**Task goal**
Only one stretch of the data below should be repeated: the lines from the line containing "thumb mcp: (134, 39)" through the line containing "pinky tip: (100, 52)", inclusive, exactly as they are.
[[ Information supplied open ]]
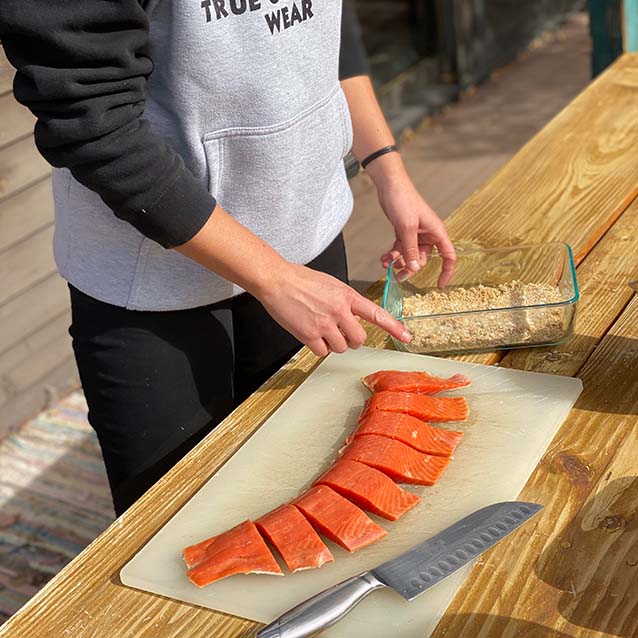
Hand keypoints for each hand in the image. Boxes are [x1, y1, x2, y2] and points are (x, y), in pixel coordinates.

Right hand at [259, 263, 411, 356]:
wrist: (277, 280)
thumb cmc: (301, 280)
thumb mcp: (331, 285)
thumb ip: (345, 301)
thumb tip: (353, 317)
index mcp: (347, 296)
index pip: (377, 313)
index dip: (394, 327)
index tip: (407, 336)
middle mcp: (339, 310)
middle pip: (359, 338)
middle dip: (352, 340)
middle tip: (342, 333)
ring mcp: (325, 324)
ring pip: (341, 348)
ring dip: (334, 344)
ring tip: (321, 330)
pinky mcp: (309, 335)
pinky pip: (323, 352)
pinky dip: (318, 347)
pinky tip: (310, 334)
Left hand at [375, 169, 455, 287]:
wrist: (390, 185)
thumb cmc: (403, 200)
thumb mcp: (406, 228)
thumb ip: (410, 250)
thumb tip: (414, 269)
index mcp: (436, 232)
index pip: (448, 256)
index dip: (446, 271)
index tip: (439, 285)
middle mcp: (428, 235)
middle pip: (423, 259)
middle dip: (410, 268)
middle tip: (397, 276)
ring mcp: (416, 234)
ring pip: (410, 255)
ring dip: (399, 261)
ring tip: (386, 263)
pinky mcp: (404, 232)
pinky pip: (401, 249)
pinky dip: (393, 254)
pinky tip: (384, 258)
[[ Information supplied closed ]]
[[ Information supplied open ]]
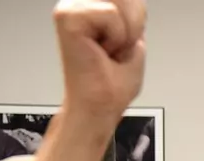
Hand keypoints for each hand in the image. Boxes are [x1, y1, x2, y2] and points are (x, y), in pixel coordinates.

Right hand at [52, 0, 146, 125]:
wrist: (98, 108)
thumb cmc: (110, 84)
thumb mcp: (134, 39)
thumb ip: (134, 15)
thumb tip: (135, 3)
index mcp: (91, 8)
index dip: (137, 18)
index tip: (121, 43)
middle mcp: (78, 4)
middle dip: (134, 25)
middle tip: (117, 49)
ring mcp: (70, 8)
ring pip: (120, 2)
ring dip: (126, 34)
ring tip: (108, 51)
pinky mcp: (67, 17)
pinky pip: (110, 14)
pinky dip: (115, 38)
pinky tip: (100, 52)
[[ Information supplied closed ]]
[[ Information supplied open ]]
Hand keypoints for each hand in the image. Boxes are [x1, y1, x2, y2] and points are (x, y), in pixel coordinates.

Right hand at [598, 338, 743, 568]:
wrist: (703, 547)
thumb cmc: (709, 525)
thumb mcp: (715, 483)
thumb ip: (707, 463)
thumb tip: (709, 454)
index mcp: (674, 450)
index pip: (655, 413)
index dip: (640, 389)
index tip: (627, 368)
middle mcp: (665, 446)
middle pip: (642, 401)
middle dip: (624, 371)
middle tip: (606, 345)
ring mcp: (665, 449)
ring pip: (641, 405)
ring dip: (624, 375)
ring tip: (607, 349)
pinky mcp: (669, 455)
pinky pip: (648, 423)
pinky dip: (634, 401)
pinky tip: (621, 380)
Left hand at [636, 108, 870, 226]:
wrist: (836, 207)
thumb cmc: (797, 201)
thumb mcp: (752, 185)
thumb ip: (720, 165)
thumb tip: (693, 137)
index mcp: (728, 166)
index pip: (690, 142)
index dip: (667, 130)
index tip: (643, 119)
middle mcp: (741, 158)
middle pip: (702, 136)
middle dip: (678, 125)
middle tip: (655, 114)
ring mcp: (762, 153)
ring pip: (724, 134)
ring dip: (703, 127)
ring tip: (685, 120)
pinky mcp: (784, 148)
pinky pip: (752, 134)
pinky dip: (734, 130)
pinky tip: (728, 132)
[[ Information supplied closed ]]
**Solution to this task**
thumb mcp: (134, 39)
thumb ip: (134, 15)
thumb tip: (135, 3)
index mcp: (91, 8)
index dip: (137, 18)
index tip: (121, 43)
middle mcp: (78, 4)
middle dip: (134, 25)
middle tip: (117, 49)
ring mcp: (70, 8)
ring pip: (120, 2)
ring dip: (126, 34)
ring tip: (108, 51)
pinky mcp: (67, 17)
pinky pip: (110, 14)
pinky dip: (115, 38)
pinky tip: (100, 52)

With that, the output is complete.